Important remark: In a pipeline it is possible that an instance is included in two (or more) Canonical Types (for example an actor might be present in Canonical Types Person and Actor). If both Canonical Types are published as Remote Data Sets the instance data will be duplicated. That is not a problem as such, but if both Remote Data Sets are imported in an importing pipeline, then that pipeline will end up with resources with the same (preferred) URI and (preferred) label in two classes. This is likely to cause problems in the importer’s Publish in DISQOVER component, unless appropriate countermeasures are taken, such as merging both classes or removing the duplicates.

Predicates based on Properties

By default each property becomes a predicate in the Remote Data Set, unless you turn off option Publish for Remote Data Subscription for that property. The name of the predicate is the last part of the property URI. For example, if you have a property with URI http://my_company.com/prop/Person/first_name then the predicate name will be first_name.

For each instance the value of an RDS predicate is the concatenation of the values of all predicates of the corresponding property. For example, suppose property http://…/first_name has predicates name.lit and nickname.lit, and for some instance the value of name.lit is [‘Thomas’, ‘Tom’] and the value of nickname.lit is [‘Tommy’], then the value of the published RDS predicate first_name.lit will be [‘Thomas’, ‘Tom’, ‘Tommy’].

The type of the RDS predicate depends on the type of the property predicates. In the example the resulting predicate is a literal (.lit) because the composing predicates are literals too.

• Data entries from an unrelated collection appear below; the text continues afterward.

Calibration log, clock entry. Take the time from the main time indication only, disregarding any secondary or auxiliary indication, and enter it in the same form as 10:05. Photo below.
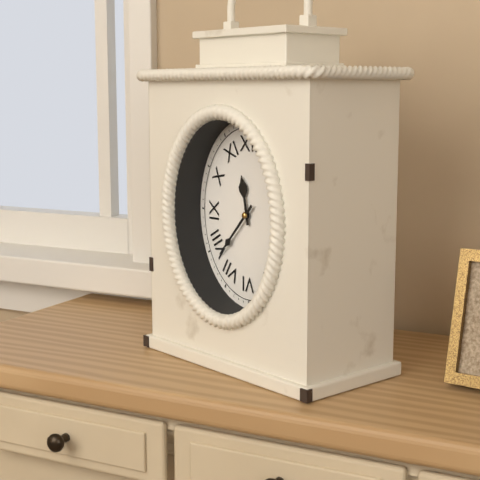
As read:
11:37
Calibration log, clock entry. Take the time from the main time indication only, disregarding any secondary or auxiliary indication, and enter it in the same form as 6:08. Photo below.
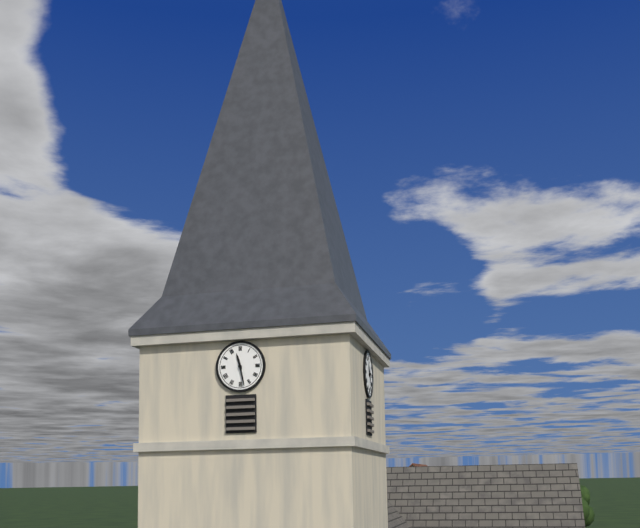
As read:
11:28
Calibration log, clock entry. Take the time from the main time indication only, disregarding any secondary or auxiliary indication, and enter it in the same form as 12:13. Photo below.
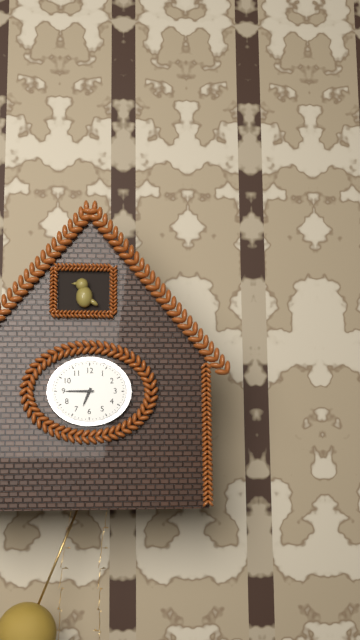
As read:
6:45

If the property predicates are links (.fwd or .rev), then the resulting predicate will be a link predicate too, but note that the type will always be .fwd. For example, if a property http://…/CausedBy has predicate caused_by.fwd, then the resulting RDS predicate will be CausedBy.fwd. If a property http://…/Causes has predicate caused_by.rev, then the resulting RDS predicate will be Causes.fwd. If a property consists of link predicate of mixed type (some .fwd, some .rev), then a single .fwd RDS predicate is produced.

However, if a property’s predicates are a mixture of literal and link types, then two RDS predicates will be generated, one a .lit and one a .fwd.

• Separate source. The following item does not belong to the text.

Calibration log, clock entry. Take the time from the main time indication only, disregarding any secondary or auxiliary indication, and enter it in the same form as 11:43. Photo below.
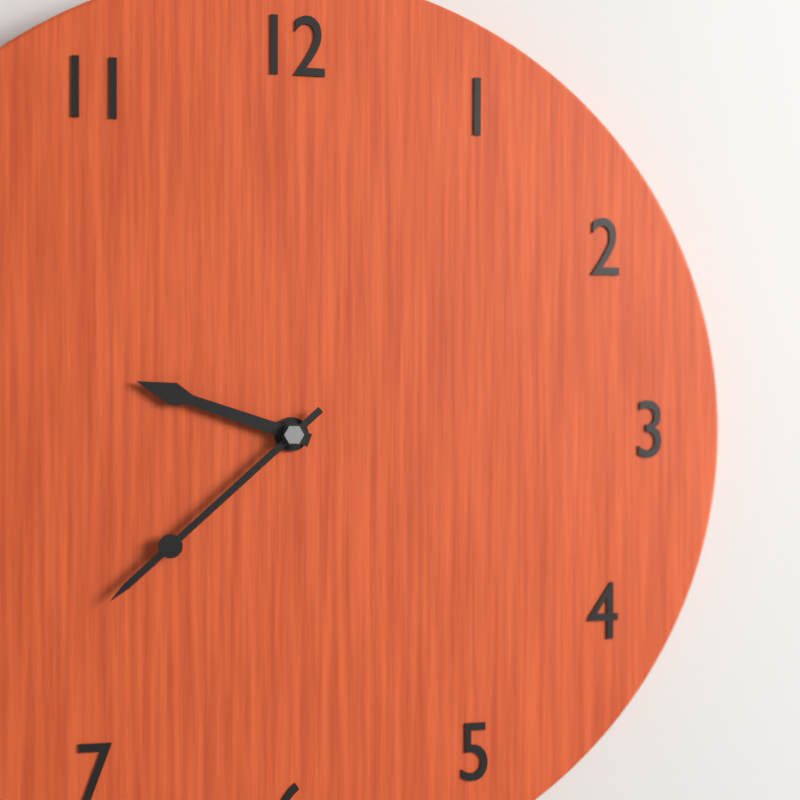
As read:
9:38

It is possible that different properties in a Canonical Type refer to the same predicate. In such a case the values of that predicate will be duplicated in each RDS predicate.

Other predicates

The following predicates are published if present:

  • URI (disq:uri.uri) and its hashed counterpart (disq:uri.huri)
  • Preferred URI (disq:uri.puri) and its hashed counterpart (disq:uri.phuri)
  • Label (disq:label.lit)
  • Preferred Label (disq:pref_label.plabel)
  • Resource Type (rdf:type.lit)
  • Instance Data Source (disq:data_source.lit)

Link predicates used in typed links will also be published to both the source and destination Data sets, if the option Publish for Remote Data Subscription is enabled for the Configure Typed Link component. The predicate name will be will be derived from the URI of the relation type, but can be changed by using the Custom direct predicate used in published data set and Custom inverse predicate used in published data set options.

Predicates which are used as parent predicate (option facet_parent_predicate) in a Hierarchical Facet will also be published. If such a predicate is mentioned in a Canonical Type’s property, then the name of the published predicate will be derived from the URI of that property. Otherwise, its own name will be used.

All Link predicates in the Canonical Type’s classes which don’t appear in any property or typed link will be collected and published as a single predicate called anonymous_links.fwd.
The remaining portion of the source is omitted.